Wednesday, 24 March 2010

How does one say this?

I've been struggling with composing this post ... no sooner do I put a few words down, when I quickly delete it all again. I've questioned whether I should mention it at all ... and yet if I don't, I feel false by carrying on without saying anything!?! I'm trying to bite the bullet and put the words quite simply. How does anyone share sad news? I honestly have no idea how to say it other than to say ... I am sad, very sad because my mum lost her battle with CAD (Cold Agglutinin Disease) and passed away last Thursday.

Suffice it to say, I won't be using my public homeschooling blog as an outlet to share my feelings and dissect my family's experience in losing our mum/wife/aunty/sister/cousin/friend/colleague/neighbour, but I felt the need to put something here to acknowledge the importance of my mum and her role in my life and that of her mokopuna.
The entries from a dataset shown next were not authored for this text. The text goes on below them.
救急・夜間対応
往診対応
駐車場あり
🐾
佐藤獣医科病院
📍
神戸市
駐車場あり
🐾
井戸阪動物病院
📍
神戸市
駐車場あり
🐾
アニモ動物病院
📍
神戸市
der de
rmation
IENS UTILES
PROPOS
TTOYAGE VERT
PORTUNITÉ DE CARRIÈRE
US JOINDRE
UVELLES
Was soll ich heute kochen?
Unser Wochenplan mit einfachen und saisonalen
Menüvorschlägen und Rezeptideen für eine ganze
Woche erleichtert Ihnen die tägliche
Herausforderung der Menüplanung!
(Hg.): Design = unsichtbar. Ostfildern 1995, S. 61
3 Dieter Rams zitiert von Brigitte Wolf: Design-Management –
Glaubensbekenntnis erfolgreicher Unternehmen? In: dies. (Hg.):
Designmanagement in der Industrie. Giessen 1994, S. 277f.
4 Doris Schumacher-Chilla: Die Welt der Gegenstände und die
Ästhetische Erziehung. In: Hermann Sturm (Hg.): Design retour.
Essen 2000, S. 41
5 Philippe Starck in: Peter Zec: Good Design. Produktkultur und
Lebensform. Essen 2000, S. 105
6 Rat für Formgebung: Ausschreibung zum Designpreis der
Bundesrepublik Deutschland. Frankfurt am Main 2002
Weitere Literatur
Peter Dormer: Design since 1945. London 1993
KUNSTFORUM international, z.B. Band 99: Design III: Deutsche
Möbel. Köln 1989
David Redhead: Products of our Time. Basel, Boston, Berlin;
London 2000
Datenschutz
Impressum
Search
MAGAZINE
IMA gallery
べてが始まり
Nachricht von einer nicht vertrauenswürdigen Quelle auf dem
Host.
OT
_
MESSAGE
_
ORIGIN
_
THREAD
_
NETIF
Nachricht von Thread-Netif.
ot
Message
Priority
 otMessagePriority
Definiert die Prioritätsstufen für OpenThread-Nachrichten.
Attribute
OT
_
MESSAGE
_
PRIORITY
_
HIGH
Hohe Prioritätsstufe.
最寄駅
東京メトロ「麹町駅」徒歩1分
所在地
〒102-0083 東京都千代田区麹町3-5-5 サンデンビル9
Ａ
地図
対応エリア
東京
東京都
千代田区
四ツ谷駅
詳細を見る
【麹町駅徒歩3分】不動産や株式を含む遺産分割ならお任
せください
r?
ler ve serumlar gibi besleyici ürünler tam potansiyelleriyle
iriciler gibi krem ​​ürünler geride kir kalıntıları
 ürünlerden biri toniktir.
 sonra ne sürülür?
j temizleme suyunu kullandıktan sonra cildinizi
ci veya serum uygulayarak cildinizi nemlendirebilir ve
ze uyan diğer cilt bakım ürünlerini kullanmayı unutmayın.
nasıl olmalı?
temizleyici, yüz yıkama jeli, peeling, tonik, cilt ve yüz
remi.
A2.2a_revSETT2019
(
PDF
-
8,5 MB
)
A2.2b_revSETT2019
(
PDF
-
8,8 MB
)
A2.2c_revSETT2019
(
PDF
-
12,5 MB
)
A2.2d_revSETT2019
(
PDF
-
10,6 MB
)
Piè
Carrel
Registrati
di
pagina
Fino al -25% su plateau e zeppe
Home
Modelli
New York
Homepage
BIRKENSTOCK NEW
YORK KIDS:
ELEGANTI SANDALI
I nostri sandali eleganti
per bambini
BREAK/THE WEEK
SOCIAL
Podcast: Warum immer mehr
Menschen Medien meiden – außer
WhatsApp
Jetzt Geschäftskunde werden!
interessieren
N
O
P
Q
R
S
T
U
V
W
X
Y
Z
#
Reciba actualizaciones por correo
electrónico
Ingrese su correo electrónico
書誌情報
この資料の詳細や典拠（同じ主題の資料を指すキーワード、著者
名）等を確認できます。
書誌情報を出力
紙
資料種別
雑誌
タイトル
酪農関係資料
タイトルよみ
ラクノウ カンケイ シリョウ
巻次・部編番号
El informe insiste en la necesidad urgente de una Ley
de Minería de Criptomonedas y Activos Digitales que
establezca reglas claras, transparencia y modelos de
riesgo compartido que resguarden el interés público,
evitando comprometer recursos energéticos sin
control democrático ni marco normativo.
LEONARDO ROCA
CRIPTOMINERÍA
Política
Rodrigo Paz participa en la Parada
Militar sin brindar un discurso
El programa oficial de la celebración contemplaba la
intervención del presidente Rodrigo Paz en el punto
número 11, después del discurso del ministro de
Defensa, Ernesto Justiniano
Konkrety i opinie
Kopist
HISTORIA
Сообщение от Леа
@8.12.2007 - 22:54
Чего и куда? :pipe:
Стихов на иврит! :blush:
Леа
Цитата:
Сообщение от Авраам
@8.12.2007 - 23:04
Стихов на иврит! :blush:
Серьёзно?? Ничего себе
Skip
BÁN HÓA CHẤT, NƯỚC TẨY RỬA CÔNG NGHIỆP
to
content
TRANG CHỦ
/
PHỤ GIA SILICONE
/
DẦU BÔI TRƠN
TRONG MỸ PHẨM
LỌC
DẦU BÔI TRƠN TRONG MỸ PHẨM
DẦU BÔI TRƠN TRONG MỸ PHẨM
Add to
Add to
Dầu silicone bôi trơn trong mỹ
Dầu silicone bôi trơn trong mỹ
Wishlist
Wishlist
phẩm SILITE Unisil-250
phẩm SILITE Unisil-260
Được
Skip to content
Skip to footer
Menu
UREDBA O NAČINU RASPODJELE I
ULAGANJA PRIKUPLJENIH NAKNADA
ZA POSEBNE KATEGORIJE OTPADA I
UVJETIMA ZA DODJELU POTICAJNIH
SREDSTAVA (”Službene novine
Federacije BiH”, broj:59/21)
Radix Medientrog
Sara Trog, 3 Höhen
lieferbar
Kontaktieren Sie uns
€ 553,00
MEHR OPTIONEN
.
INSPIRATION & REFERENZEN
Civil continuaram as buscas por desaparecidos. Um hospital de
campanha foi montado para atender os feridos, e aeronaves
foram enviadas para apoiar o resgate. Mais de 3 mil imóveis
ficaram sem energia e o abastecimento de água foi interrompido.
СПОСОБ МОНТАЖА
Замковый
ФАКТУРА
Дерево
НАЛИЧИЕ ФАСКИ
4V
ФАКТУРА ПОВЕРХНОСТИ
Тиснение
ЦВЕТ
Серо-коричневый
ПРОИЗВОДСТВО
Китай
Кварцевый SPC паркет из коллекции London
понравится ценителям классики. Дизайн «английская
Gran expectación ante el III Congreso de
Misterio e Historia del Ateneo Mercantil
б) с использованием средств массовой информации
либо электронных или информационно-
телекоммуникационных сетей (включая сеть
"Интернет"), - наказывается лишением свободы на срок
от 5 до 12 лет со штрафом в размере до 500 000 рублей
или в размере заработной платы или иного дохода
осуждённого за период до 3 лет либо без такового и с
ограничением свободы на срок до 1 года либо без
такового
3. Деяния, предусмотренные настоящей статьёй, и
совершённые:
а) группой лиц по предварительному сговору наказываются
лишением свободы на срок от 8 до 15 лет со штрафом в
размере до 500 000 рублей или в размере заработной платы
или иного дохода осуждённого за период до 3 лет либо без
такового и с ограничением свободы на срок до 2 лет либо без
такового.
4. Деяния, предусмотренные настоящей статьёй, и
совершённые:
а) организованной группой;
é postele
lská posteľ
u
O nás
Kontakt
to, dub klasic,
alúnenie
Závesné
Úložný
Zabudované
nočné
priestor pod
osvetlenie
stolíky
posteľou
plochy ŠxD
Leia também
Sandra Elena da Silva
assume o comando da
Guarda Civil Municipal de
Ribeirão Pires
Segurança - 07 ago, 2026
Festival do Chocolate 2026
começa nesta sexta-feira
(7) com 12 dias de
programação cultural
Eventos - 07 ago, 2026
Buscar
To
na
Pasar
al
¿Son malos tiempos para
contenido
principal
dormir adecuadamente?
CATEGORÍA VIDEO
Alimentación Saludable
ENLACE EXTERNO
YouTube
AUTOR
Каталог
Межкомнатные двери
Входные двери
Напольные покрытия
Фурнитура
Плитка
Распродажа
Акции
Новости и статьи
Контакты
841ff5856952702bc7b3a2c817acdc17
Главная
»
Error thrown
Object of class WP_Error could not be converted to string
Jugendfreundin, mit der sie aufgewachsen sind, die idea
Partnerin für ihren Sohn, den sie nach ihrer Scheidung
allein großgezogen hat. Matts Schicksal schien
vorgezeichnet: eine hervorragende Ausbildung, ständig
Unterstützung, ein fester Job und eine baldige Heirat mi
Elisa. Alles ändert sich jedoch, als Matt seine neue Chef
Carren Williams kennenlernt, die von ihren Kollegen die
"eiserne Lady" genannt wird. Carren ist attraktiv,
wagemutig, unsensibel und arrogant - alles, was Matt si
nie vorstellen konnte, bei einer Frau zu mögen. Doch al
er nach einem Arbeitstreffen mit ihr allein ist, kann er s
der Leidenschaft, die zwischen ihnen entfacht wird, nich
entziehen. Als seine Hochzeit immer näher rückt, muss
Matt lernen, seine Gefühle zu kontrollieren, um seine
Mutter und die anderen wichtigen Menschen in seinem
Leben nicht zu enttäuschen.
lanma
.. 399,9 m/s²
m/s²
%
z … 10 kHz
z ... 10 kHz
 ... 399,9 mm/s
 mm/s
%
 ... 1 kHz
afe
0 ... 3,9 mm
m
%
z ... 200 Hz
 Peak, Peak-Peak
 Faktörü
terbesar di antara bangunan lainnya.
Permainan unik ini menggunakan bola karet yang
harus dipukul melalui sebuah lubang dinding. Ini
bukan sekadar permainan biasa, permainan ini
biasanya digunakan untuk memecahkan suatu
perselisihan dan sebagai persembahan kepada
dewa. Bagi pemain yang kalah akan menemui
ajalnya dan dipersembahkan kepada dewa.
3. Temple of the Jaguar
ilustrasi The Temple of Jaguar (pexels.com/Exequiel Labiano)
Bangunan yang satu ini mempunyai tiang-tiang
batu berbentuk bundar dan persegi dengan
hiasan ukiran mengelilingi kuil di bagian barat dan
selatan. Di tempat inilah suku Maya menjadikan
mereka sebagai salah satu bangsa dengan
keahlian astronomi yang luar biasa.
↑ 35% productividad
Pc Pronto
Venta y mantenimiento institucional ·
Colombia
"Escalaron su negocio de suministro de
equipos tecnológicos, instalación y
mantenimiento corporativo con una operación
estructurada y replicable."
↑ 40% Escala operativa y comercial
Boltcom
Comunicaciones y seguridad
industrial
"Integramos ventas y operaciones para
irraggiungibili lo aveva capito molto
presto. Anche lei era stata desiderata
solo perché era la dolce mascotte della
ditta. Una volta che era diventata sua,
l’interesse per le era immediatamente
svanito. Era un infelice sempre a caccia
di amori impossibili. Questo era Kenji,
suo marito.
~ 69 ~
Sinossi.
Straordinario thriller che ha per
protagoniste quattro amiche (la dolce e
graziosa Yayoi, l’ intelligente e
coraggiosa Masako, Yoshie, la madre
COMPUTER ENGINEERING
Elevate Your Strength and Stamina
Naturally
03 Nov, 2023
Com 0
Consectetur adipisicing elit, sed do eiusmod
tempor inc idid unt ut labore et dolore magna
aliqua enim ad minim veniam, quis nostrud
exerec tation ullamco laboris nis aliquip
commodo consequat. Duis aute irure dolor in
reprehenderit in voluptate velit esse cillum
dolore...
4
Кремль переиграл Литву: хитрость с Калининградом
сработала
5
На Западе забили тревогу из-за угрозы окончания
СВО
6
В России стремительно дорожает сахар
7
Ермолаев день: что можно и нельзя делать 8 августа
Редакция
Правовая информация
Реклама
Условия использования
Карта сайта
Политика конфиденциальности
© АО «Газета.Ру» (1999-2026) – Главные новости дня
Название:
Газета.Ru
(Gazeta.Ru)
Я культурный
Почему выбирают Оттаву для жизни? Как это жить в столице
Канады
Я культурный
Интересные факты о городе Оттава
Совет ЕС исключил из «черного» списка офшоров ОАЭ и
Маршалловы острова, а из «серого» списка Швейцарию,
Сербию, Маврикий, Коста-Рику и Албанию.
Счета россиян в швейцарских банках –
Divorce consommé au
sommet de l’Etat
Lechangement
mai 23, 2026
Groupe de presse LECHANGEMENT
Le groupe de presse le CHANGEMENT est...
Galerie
Mum's tangi was a true testament of her life. In typical Māori fashion we, the immediate family, extended family and friends, joined together to celebrate every aspect of mum's life. Her devotion to her family, her faith, her culture and her work. I wish I could paint a picture in words just how splendidly we honoured our mum. A tangihanga is one of the greatest ways Māori share every emotion. We cry, we laugh, we sing, we eat, we share stories and we honour our tupuna over the course of 3-5 days. It's a power one can only understand through experience. Our many relations rally together with speed to be with us and for that I thank them all. For all the behind-the-scenes mahi that works like a well-oiled machine to make light the task of holding an event such as this, is a testament to Ngāti Whakaue in its entirety and again, I say thank you. To Father Mark for his beautiful words of comfort and tireless attendance at the marae and special words during the Requiem Mass/Missa pro defunctis (Latin, "Mass for the deceased") and of course at the urupa when we finally laid mum to rest.

I thank all the wonderful nurses and doctors who rallied around us, saying what a pleasure it was to know and care for our mum. When they heard mum was in ICU many of the staff came through to show their aroha. Our mum who endured all the pain without complaint. The hospital staff couldn't believe our mum would be apologetic for being a nuisance to them rather than complaining of the pain she was suffering.

Oh yes, we had a strong mother alright and it's hard to comprehend she's no longer here, physically.

As much as my mother instilled her strength in me, I am sitting here thinking ... 'What am I going to do without my mum?' My mum, whom I spoke with practically every single day and shared in everything I did. You know, I will probably still look at the clock every morning and at 10 o'clock I'll say, "I can phone mum now" because that's what I did.

I do have one comforting thought though. My mum knew I loved her. She knew her mokopuna loved her. She knew her sons loved her. She knew even more so, just how much her husband loved her. My dad ... my dad ... yes, this is now a time to tautoko my dad.

Thanks for dropping by
ka kite ano

1 comment:

  1. Well put Maree. Well put. I know it won't be the concise articulate summation of all you feel but this post is so well put. I hear you.